EVs are finally growing in popularity. There are now plenty of models available, and they’re quite good — from the Kia EV6 to the Rivian R1S, to the Ford Mustang Mach-E. But there’s one thing that almost every practical EV has in common — they cost at least $35,000. And, there are really only a few models that dip to that price.

That’s kind of a problem. Of course, it’s completely to be expected. In the grand scheme of things, electric vehicles are still relatively new, and carmakers have invested billions into making them happen in the first place.

But that doesn’t really matter to the end consumer. The majority of buyers simply can’t drop $40,000 on a new car — and the result is that they won’t truly go mainstream until there are cars in the sub-$30,000 price range. We need a Kia Seltos of EVs.

The Seltos’ compromises

I get it, the Seltos is a bit of a niche reference. Why doesn’t this piece refer to the “Honda CR-V of EVs,” or the “Ford Escape of EVs?” The answer is that I’ve been driving the Seltos for the last week, and I find it to be an excellent compromise to Kia’s more expensive options, while still retaining what drivers know and love about the modern Kia. A Seltos EV would embody those principles — compromising where necessary, while still delivering an excellent driver experience.

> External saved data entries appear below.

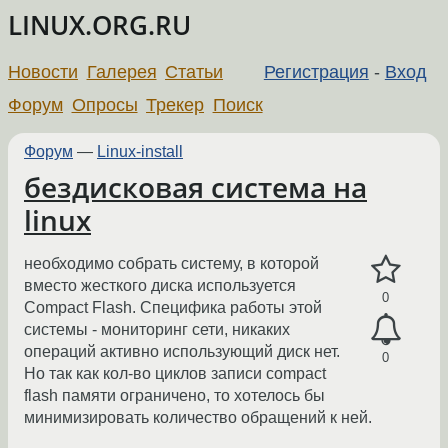
LINUX.ORG.RU
Новости
Галерея
Статьи
Регистрация
-
Вход
Форум
Опросы
Трекер
Поиск
Форум
—
Linux-install
бездисковая система на
linux
необходимо собрать систему, в которой
вместо жесткого диска используется
0
Compact Flash. Специфика работы этой
системы - мониторинг сети, никаких
операций активно использующий диск нет.
0
Но так как кол-во циклов записи compact
flash памяти ограничено, то хотелось бы
минимизировать количество обращений к ней.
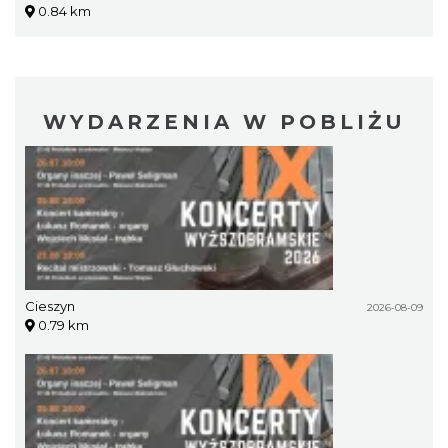
0.84 km
WYDARZENIA W POBLIŻU
Cieszyn
2026-08-09
0.79 km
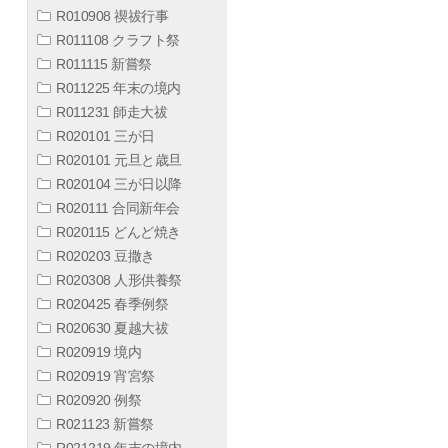
R010908 禊祓行事
R011108 クラフト祭
R011115 新嘗祭
R011225 年末の境内
R011231 師走大祓
R020101 三が日
R020101 元旦と歳旦
R020104 三が日以降
R020111 合同新年会
R020115 どんど焼き
R020203 豆撒き
R020308 人形供養祭
R020425 春季例祭
R020630 夏越大祓
R020919 境内
R020919 宵宮祭
R020920 例祭
R021123 新嘗祭
R021219 年末の境内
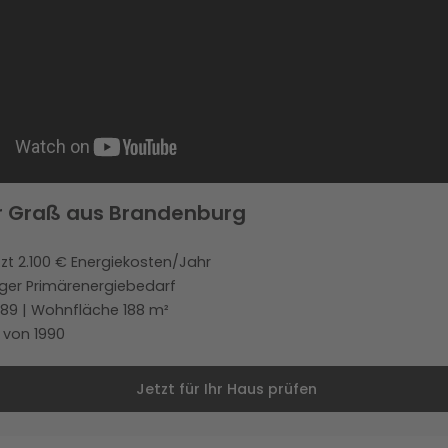
 Graß aus Brandenburg
tzt 2.100 € Energiekosten/Jahr
ger Primärenergiebedarf
989 | Wohnfläche 188 m²
 von 1990
Jetzt für Ihr Haus prüfen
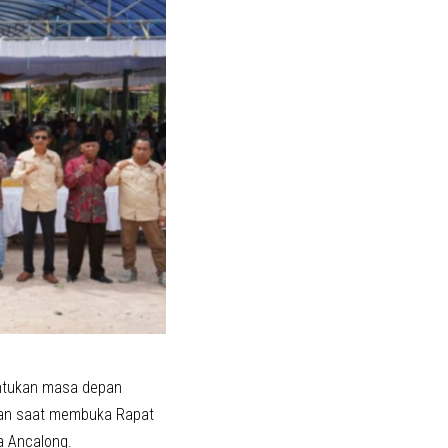
ntukan masa depan
iman saat membuka Rapat
a Ancalong.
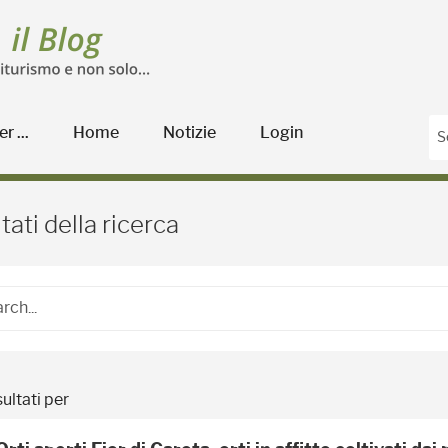
r ...
Home
Notizie
Login
Blog Agricoltura
tati della ricerca
ultati per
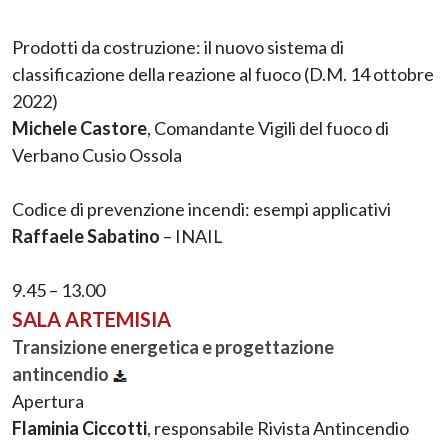
Prodotti da costruzione: il nuovo sistema di
classificazione della reazione al fuoco (D.M. 14 ottobre
2022)
Michele Castore
, Comandante Vigili del fuoco di
Verbano Cusio Ossola
Codice di prevenzione incendi: esempi applicativi
Raffaele Sabatino
– INAIL
9.45 – 13.00
SALA ARTEMISIA
Transizione energetica e progettazione
antincendio
Apertura
Flaminia Ciccotti
, responsabile Rivista Antincendio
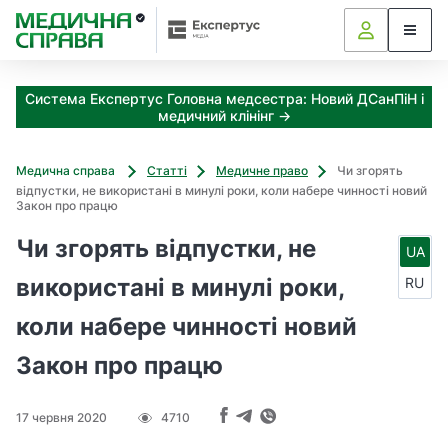
З
а
я
к
Система Експертус Головна медсестра: Новий ДСанПіН і
і
медичний клінінг →
з
а
х
Медична справа
Статті
Медичне право
Чи згорять
о
відпустки, не використані в минулі роки, коли набере чинності новий
д
Закон про працю
и
Чи згорять відпустки, не
м
UA
о
використані в минулі роки,
RU
ж
н
коли набере чинності новий
а
о
Закон про працю
т
р
и
17 червня 2020
4710
м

A silver 2021 Kia Seltos in front of a stone wall.
Stephen Edelstein/Digital Trends

There are plenty of ways in which the Seltos doesn’t compromise. The car still offers the great dual-screen infotainment system, with one screen for the digital instrument cluster that allows you to show keep track of the adaptive driver assist features. The interior is still spacious and relatively comfortable, and the car still supports systems like CarPlay and Android Auto.

So what are the compromises? Well, they’re to be expected. The materials inside the car are slightly less premium, and it’s not as powerful or as smooth as some of Kia’s higher-end cars, like the EV6.

A lower-end EV would be similar. It might not be as premium-feeling, or as premium-looking, as a car like the EV6, but it would retain some of what makes the EV6 a great car. You’d still get some of the tech, and a reasonably spacious interior. What you won’t get is quite as much of that electric zip. It would probably be single-motor, and wouldn’t offer higher-end tech features like a heads-up display and blind spot cameras.

What about the Bolt EV (RIP)?

Of course, some companies have done their best to launch low-cost electric vehicles. The best example of this is the Chevrolet Bolt EV, which, of course, has been discontinued.

A Chevy Volt parked on the beach.

Only one problem though. While the Bolt EV isn’t a bad car, it’s relatively small — and far too small for a large portion of U.S. car buyers. The Bolt EUV fixed some of the issues around size — but like the Bolt EV, it has been discontinued, without a replacement on offer just yet.

Kia, and other carmakers, have an opportunity to take a big bite out of the EV market right now, in the absence of the Bolt EV and Bolt EUV. Whether they do so or not remains to be seen — but regardless, EVs won’t truly go mainstream until there are more low-cost options that aren’t tiny or impractical.